Il Napoli ha deciso di blindare lo zoccolo duro. Le prime pratiche sono i rinnovi in scadenza: Juan Jesus e Spinazzola hanno il contratto che termina a giugno. Conte li considera utili. La permanenza appare solida e la società lavora a un prolungamento sostenibile.

C’è poi Rrahmani, con un accordo in scadenza tra un anno. Il piano è chiaro: estensione fino al 2029 per mettere al sicuro un titolare affidabile, anche sul piano economico. Qui la logica è semplice: proteggere valore e continuità in un reparto che ha sofferto.
Capitolo delicato: De Bruyne e Lukaku. Hanno inciso poco in questa stagione. Non ci sono decisioni ufficiali. Verranno fatte valutazioni tecniche e fisiche, senza scorciatoie. Se restano, lo faranno con un ruolo definito; in caso contrario, si cercherà una soluzione ordinata.
Il cuore del dossier è a centrocampo. Le priorità sono Anguissa e Lobotka, contratti al 2027. Il Napoli vuole allungare e adeguare gli ingaggi, perché sono stati pilastri degli scudetti 2023 e 2025. La realtà però è sfumata: Lobotka ascolta l’idea di nuove esperienze in Europa. Un rinnovo qui potrebbe servire anche a valorizzare una futura cessione. Non c’è nulla di più di questo: non esistono accordi chiusi.
Diverso il caso Anguissa: per il club è incedibile. Si lavora a un contratto più lungo e a un salario attorno ai 4 milioni netti a stagione. L’obiettivo è dare a Conte un riferimento tecnico e mentale. È una scelta identitaria.
Nel pacchetto spicca anche McTominay. Ha mercato, è nel mirino di club importanti, ma il Napoli prova a blindarlo fino al 2030 (oggi scade nel 2028). Qui pesano fisicità, leadership, gol pesanti. È un profilo che regge il peso della settimana e delle partite sporche.

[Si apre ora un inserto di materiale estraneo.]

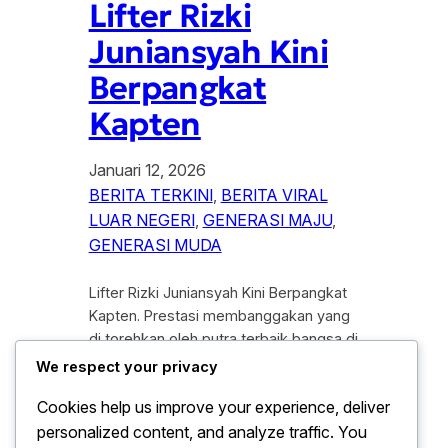
Lifter Rizki
Juniansyah Kini
Berpangkat
Kapten
Januari 12, 2026
BERITA TERKINI
, 
BERITA VIRAL
LUAR NEGERI
, 
GENERASI MAJU
, 
GENERASI MUDA
Lifter Rizki Juniansyah Kini Berpangkat
Kapten. Prestasi membanggakan yang
di torehkan oleh putra terbaik bangsa di
kancah internasional kembali
We respect your privacy
mendapatkan apresiasi tertinggi dari
Cookies help us improve your experience, deliver
negara. Setelah berhasil menggetarkan
personalized content, and analyze traffic. You
panggung olahraga dunia melalui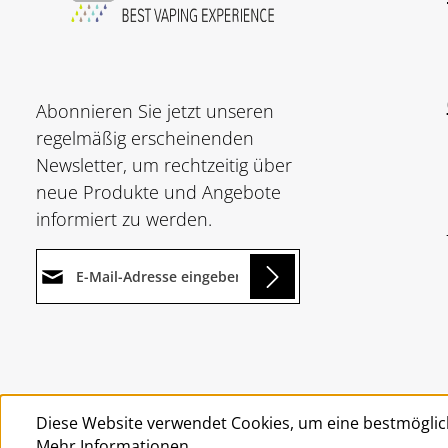
Abonnieren Sie jetzt unseren
regelmäßig erscheinenden
Newsletter, um rechtzeitig über
neue Produkte und Angebote
informiert zu werden.
E-Mail-Adresse*
ing...
Datenschutz
Die mit einem Stern (*)
Ich habe die
markierten Felder sind
Um weiterzugehen, geben Sie
Datenschutzbestimmungen
Pflichtfelder.
die oben abgebildeten Zeichen
zur Kenntnis genommen und
Diese Website verwendet Cookies, um eine bestmöglic
ein
*
die
AGB
gelesen und bin mit
Mehr Informationen ...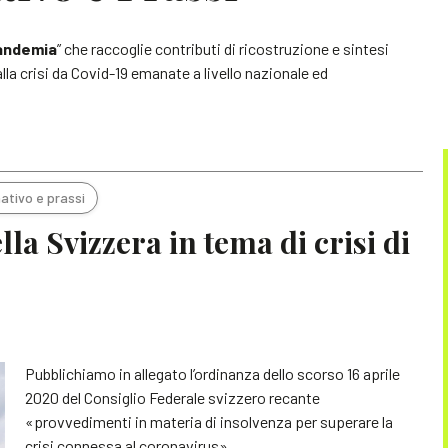
pandemia
” che raccoglie contributi di ricostruzione e sintesi
lla crisi da Covid-19 emanate a livello nazionale ed
ativo e prassi
a Svizzera in tema di crisi di
Pubblichiamo in allegato l’ordinanza dello scorso 16 aprile
2020 del Consiglio Federale svizzero recante
«provvedimenti in materia di insolvenza per superare la
crisi connessa al coronavirus».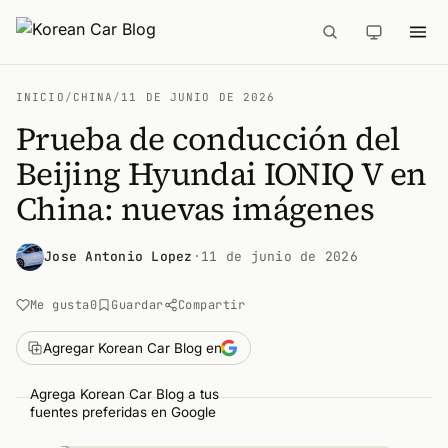
INICIO
/
CHINA
/
11 DE JUNIO DE 2026
Prueba de conducción del
Beijing Hyundai IONIQ V en
China: nuevas imágenes
Jose Antonio Lopez
·
11 de junio de 2026
Me gusta
0
Guardar
Compartir
Agregar Korean Car Blog en
Agrega Korean Car Blog a tus
fuentes preferidas en Google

Noa Lang, parole di fuoco e un addio a metà
In parallelo, arriva un colpo di scena mediatico. Noa Lang, acquistato dal PSV Eindhoven la scorsa estate per circa 25 milioni, è passato in prestito al Galatasaray. In un’intervista a ESPN ha parlato chiaro: rapporto freddo con Antonio Conte, mancanza di fiducia percepita, la spinta del prossimo Mondiale come leva per cambiare aria.
“Devi essere trattato onestamente,” ha detto. “Non sentivo quella sensazione.” A Napoli, spiega, si allenava forte e aveva legami solidi con lo spogliatoio: “Nove persone su dieci non volevano che me ne andassi.” Parole pesanti, ma anche misurate: rispetto per il club, nessun dettaglio oltre il necessario. Alcune critiche dei media? “Non le condividevo. Per stile di gioco me la cavavo bene.” È la versione del calciatore; la società non ha replicato con note ufficiali.

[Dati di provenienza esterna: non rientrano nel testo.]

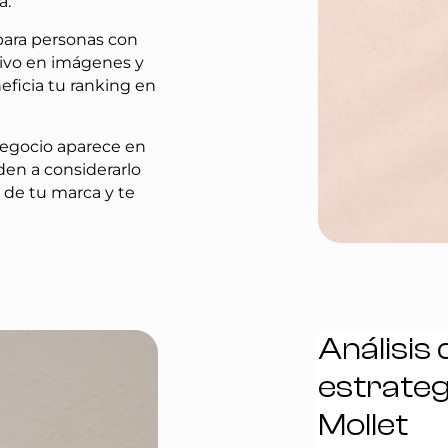
a.
 para personas con
tivo en imágenes y
eficia tu ranking en
egocio aparece en
den a considerarlo
 de tu marca y te
Análisis
estrateg
Mollet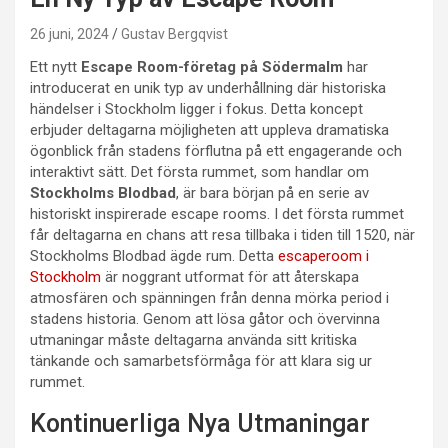
26 juni, 2024
Gustav Bergqvist
Ett nytt
Escape Room-företag på Södermalm
har
introducerat en unik typ av underhållning där historiska
händelser i Stockholm ligger i fokus. Detta koncept
erbjuder deltagarna möjligheten att uppleva dramatiska
ögonblick från stadens förflutna på ett engagerande och
interaktivt sätt. Det första rummet, som handlar om
Stockholms Blodbad
, är bara början på en serie av
historiskt inspirerade escape rooms. I det första rummet
får deltagarna en chans att resa tillbaka i tiden till 1520, när
Stockholms Blodbad ägde rum. Detta
escaperoom i
Stockholm
är noggrant utformat för att återskapa
atmosfären och spänningen från denna mörka period i
stadens historia. Genom att lösa gåtor och övervinna
utmaningar måste deltagarna använda sitt kritiska
tänkande och samarbetsförmåga för att klara sig ur
rummet.
Kontinuerliga Nya Utmaningar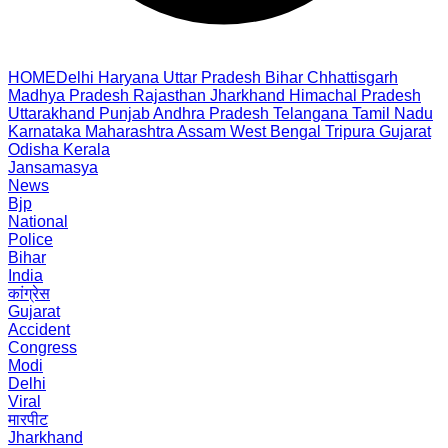
HOME
Delhi
Haryana
Uttar Pradesh
Bihar
Chhattisgarh
Madhya Pradesh
Rajasthan
Jharkhand
Himachal Pradesh
Uttarakhand
Punjab
Andhra Pradesh
Telangana
Tamil Nadu
Karnataka
Maharashtra
Assam
West Bengal
Tripura
Gujarat
Odisha
Kerala
Jansamasya
News
Bjp
National
Police
Bihar
India
कांग्रेस
Gujarat
Accident
Congress
Modi
Delhi
Viral
मारपीट
Jharkhand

Questo doppio binario racconta un Napoli che sceglie continuità e pragmatismo. Tira le somme, protegge i suoi senatori, accetta che qualche storia possa finire. E si interroga sulla voce di Lang: è solo frustrazione o il sintomo di un confronto duro ma utile? Forse la risposta sta nello spogliatoio, quando le luci si spengono e restano soltanto le facce, i silenzi e un pallone che chiede ancora di essere giocato.